McPherson explores the fragile relationships which bind them warily together, Uncle Maurice as the half-bewildered, half-comprehending commentator from an arguably more innocent era, wanting to find Aimee's prostitution unpalatable, but unable to resist her helplessness.

And then a real catalyst appears: Kenneth, who has broken Aimee's nose, part boy-friend, total pimp, embodiment of menace. And the grubby survival techniques which bind Tommy, Doc and Aimee together become a kind of shining glory in comparison.

The Night Alive is Conor McPherson at his contemplative best, probing the meaning of survival and human inter-dependence while cocking a snook at assumed moral certainties. It's wildly, hollowly funny, cast in the kind of laconic Dublin wit that kicks you in the stomach while rolling you in the aisles.

The Irish premiere is a co-production between the Belfast Lyric and the Dublin Theatre Festival, and it opened the Festival at the Gaiety Theatre. Casting and direction are superb, with the author directing a cohesion of teamwork from his cast that is nothing short of perfect.

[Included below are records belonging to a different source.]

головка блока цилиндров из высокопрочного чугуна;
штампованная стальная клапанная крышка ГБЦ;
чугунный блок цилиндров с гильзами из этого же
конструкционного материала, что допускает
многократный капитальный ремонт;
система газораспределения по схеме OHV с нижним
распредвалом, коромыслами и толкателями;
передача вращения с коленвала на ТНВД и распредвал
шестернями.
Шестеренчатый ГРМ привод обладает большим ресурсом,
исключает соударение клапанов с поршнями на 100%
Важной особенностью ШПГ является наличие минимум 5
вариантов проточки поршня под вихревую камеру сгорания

Adrian Dunbar is Tommy, his Dublin accent as dazzling as his rueful appeal as the beleaguered Tommy, with Laurence Kinlan a heartrendingly well-meaning and dim-witted Doc. Kate Stanley Brennan is Aimee, a devastating balance between desperation, sadness and half-hearted hope. And Ian Lloyd Anderson is the chilling embodiment of the stillness of mindless violence as Kenneth. Frank Grimes as Uncle Maurice balances them all as the emotional outsider who must come to terms with a new reality.

Design is by Alyson Cummins, lighting by Zia Holly, sound by Gregory Clarke, and fight direction by Donal O'Farrell.

Being a Festival production it has a short run; until October 4, but then transfers to Belfast: two opportunities to see a spectacularly splendid evening's theatre.

* * * * *

TIME has stopped for John. He tells us of the first time it stopped, the day he fell asleep when his wife was out, and woke to find his months-old daughter lying in a pool of re-gurgitated milk: he thought his little girl was dead.

Maybe it began there, or maybe it was his nature. Because John is "just here"; he lives in a self-contained bubble, not needing anything. More importantly, not needing anybody.

Just Here is Eugene O'Brien's new play at Bewley's Café Theatre at Powerscourt (lunchtime) in Dublin. It is a finely-tuned study in self-protective guilt, or more realistically of utterly cowardly emotional selfishness: the story of a life turned inwards in a determination to stay uninvolved, avoid responsibility.

John married Rita after watching her for a year before ever speaking to her. They dated for another year: not so much a slow burner as an ashy grey pit. He "liked being married". But he didn't like Rita. And that's all over now.

Then a letter from Australia intrudes on his isolation. And O'Brien gives us the slow revelation of the devastation at the heart of self-protective selfishness. To say more would be to reveal the plotline which is initially predictable but has all O'Brien's subtly dramatic power at its heart.

Daniel Reardon is John, a quietly explosive performance as impressive as it is creepily distasteful. He is tightly directed by Charlie Bonner, in an excellent projection set by Andrew Murray, lit by Colm Maher.